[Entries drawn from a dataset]
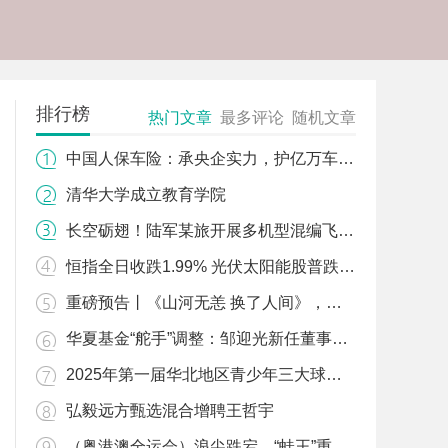
排行榜
热门文章
最多评论
随机文章
中国人保车险：承央企实力，护亿万车主平安驰骋！
清华大学成立教育学院
长空砺翅！陆军某旅开展多机型混编飞行训练
恒指全日收跌1.99% 光伏太阳能股普跌 协鑫新能源(00451)挫5.62%
重磅预告丨《山河无恙 换了人间》，记者带您同一视角寻访抗战老照片拍摄地！
华夏基金“舵手”调整：邹迎光新任董事长，李一梅任副董事长
2025年第一届华北地区青少年三大球联赛（足球）顺利闭幕2025年第一届华北地区青少年三大球联赛（足球）顺利闭幕
弘毅远方甄选混合增聘王哲宇
（粤港澳全运会）浪尖跌宕，“蛙王”重生（粤港澳全运会）浪尖跌宕，“蛙王”重生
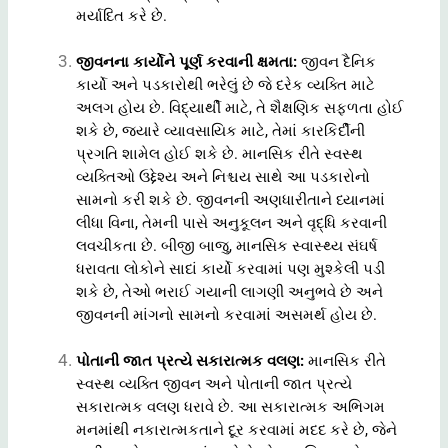
મર્યાદિત કરે છે.
જીવનના કાર્યોને પૂર્ણ કરવાની ક્ષમતા:
જીવન દૈનિક
કાર્યો અને પડકારોથી ભરેલું છે જે દરેક વ્યક્તિ માટે
અલગ હોય છે. વિદ્યાર્થી માટે, તે શૈક્ષણિક સફળતા હોઈ
શકે છે, જ્યારે વ્યાવસાયિક માટે, તેમાં કારકિર્દીની
પ્રગતિ શામેલ હોઈ શકે છે. માનસિક રીતે સ્વસ્થ
વ્યક્તિઓ ઉદ્દેશ્ય અને નિશ્ચય સાથે આ પડકારોનો
સામનો કરી શકે છે. જીવનની અણધારીતાને ધ્યાનમાં
લીધા વિના, તેમની પાસે અનુકૂલન અને વૃદ્ધિ કરવાની
લવચીકતા છે. બીજી બાજુ, માનસિક સ્વાસ્થ્ય સંઘર્ષ
ધરાવતા લોકોને સાદાં કાર્યો કરવામાં પણ મુશ્કેલી પડી
શકે છે, તેઓ ભરાઈ ગયાની લાગણી અનુભવે છે અને
જીવનની માંગનો સામનો કરવામાં અસમર્થ હોય છે.
પોતાની જાત પ્રત્યે સકારાત્મક વલણ:
માનસિક રીતે
સ્વસ્થ વ્યક્તિ જીવન અને પોતાની જાત પ્રત્યે
સકારાત્મક વલણ ધરાવે છે. આ સકારાત્મક અભિગમ
મનમાંથી નકારાત્મકતાને દૂર કરવામાં મદદ કરે છે, જેને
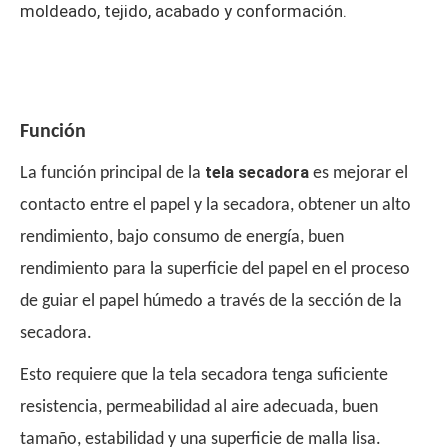
moldeado, tejido, acabado y conformación.
Función
tela secadora
La función principal de la
es mejorar el
contacto entre el papel y la secadora, obtener un alto
rendimiento, bajo consumo de energía, buen
rendimiento para la superficie del papel en el proceso
de guiar el papel húmedo a través de la sección de la
secadora.
Esto requiere que la tela secadora tenga suficiente
resistencia, permeabilidad al aire adecuada, buen
tamaño, estabilidad y una superficie de malla lisa.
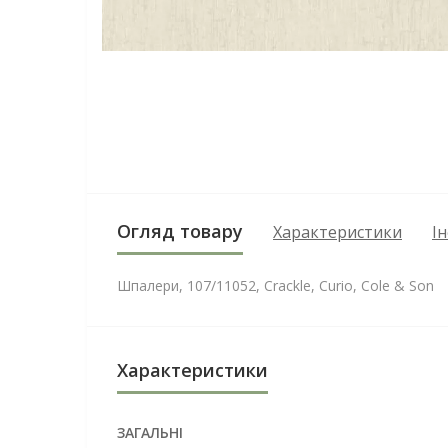
Огляд товару
Характеристики
І
Шпалери, 107/11052, Crackle, Curio, Cole & Son
Характеристики
ЗАГАЛЬНІ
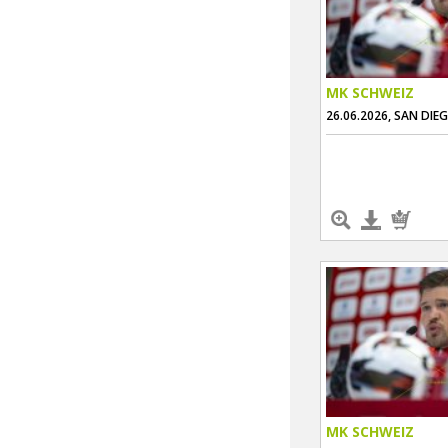
MK SCHWEIZ
26.06.2026, SAN DIE
MK SCHWEIZ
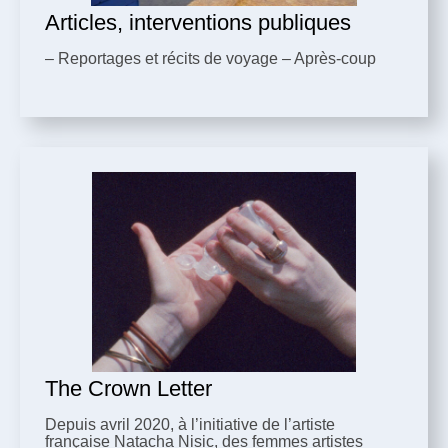
Articles, interventions publiques
– Reportages et récits de voyage – Après-coup
The Crown Letter
Depuis avril 2020, à l’initiative de l’artiste
française Natacha Nisic, des femmes artistes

- _EXERCISE BRIEF_:
Reproduce precisely every line from the one containing "Огляд товару" down to the end of the entries, both ends included. Omit the pictures from your answer.

- _WRITTEN REPLY_:
Огляд товару
Характеристики
І
Шпалери, 107/11052, Crackle, Curio, Cole & Son
Характеристики
ЗАГАЛЬНІ
MK SCHWEIZ
26.06.2026, SAN DIE
MK SCHWEIZ
Articles, interventions publiques
– Reportages et récits de voyage – Après-coup
The Crown Letter
Depuis avril 2020, à l’initiative de l’artiste
française Natacha Nisic, des femmes artistes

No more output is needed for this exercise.